## What needs to be done
Could you print the stretch of lines below from the one with "right ankle: (15, 183)" through the one with "right shoulder: (25, 56)", exactly as they stand and without any pictures?

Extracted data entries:

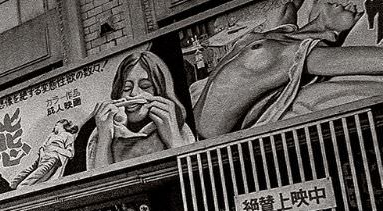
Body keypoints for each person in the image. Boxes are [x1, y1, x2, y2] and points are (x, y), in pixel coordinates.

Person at [192, 0, 383, 139]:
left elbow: (377, 60)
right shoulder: (285, 31)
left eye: (355, 11)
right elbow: (286, 4)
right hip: (190, 119)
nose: (349, 4)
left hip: (205, 137)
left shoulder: (307, 53)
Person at [87, 50, 195, 170]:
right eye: (126, 88)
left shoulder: (178, 127)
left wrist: (173, 138)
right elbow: (101, 184)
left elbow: (191, 174)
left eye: (145, 86)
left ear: (159, 90)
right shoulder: (102, 131)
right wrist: (104, 138)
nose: (134, 93)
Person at [9, 119, 78, 189]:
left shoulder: (68, 135)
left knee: (38, 173)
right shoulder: (52, 135)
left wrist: (55, 148)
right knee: (29, 170)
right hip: (42, 157)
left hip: (52, 157)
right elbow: (43, 146)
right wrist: (42, 153)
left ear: (62, 125)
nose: (55, 127)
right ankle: (15, 183)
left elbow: (70, 153)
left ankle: (23, 186)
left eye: (56, 125)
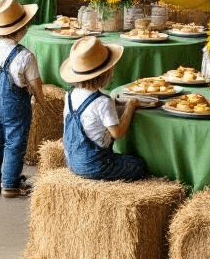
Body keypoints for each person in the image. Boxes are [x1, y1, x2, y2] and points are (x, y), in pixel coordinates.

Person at [59, 35, 147, 182]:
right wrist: (130, 106)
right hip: (95, 165)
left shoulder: (69, 95)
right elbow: (117, 133)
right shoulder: (103, 101)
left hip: (72, 161)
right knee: (139, 165)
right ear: (107, 73)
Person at [0, 0, 43, 198]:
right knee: (15, 143)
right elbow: (35, 84)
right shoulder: (25, 56)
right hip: (16, 105)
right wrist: (41, 101)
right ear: (21, 29)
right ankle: (10, 184)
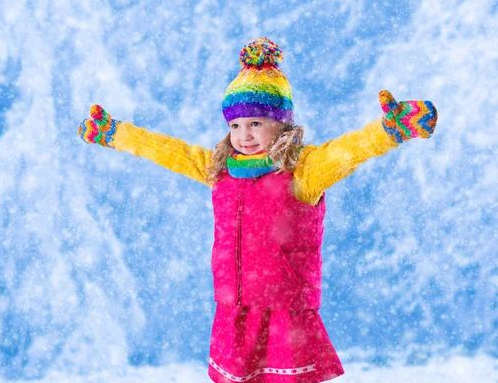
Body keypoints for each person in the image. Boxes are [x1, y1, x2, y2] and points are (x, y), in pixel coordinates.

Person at [78, 37, 438, 383]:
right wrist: (117, 133)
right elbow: (168, 151)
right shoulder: (220, 169)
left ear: (280, 123)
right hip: (234, 308)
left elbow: (349, 151)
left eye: (255, 123)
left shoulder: (304, 170)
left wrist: (390, 130)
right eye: (235, 125)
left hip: (284, 309)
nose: (244, 135)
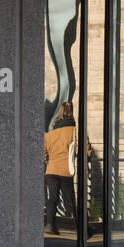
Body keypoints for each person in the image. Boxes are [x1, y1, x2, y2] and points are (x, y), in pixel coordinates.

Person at [43, 101, 82, 237]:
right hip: (66, 170)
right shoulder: (74, 131)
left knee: (52, 198)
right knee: (70, 198)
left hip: (51, 170)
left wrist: (51, 162)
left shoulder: (49, 135)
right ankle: (79, 227)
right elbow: (85, 148)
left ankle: (50, 225)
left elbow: (45, 154)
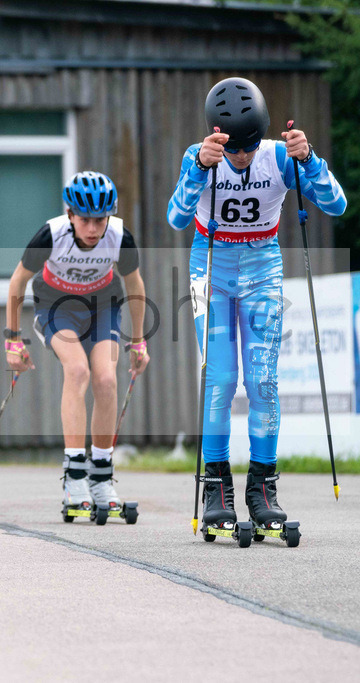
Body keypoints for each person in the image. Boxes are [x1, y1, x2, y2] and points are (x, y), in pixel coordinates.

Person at [167, 77, 346, 533]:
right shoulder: (200, 156)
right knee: (221, 378)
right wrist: (197, 171)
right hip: (212, 269)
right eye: (233, 149)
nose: (241, 157)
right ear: (216, 136)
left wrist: (310, 160)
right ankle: (216, 485)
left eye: (248, 146)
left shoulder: (281, 156)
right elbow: (176, 218)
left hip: (262, 268)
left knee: (263, 379)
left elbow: (336, 204)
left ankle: (262, 487)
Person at [5, 172, 149, 519]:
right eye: (85, 220)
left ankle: (101, 477)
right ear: (70, 215)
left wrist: (139, 340)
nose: (93, 228)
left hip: (102, 307)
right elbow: (17, 281)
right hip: (57, 307)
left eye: (100, 219)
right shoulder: (50, 235)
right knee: (78, 369)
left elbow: (135, 286)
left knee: (107, 379)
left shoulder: (119, 237)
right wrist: (12, 338)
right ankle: (74, 476)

## Solution
right ankle: (15, 183)
left elbow: (70, 153)
left ankle: (23, 186)
left eye: (56, 125)
Body keypoints for each person in the image. Boxes are [x1, y1, x2, y2] and points are (x, y), in pixel coordinates.

Person at [59, 35, 147, 182]:
right wrist: (130, 106)
right hip: (95, 165)
left shoulder: (69, 95)
right elbow: (117, 133)
right shoulder: (103, 101)
left hip: (72, 161)
right knee: (139, 165)
right ear: (107, 73)
Person at [0, 0, 43, 198]:
right knee: (15, 143)
right elbow: (35, 84)
right shoulder: (25, 56)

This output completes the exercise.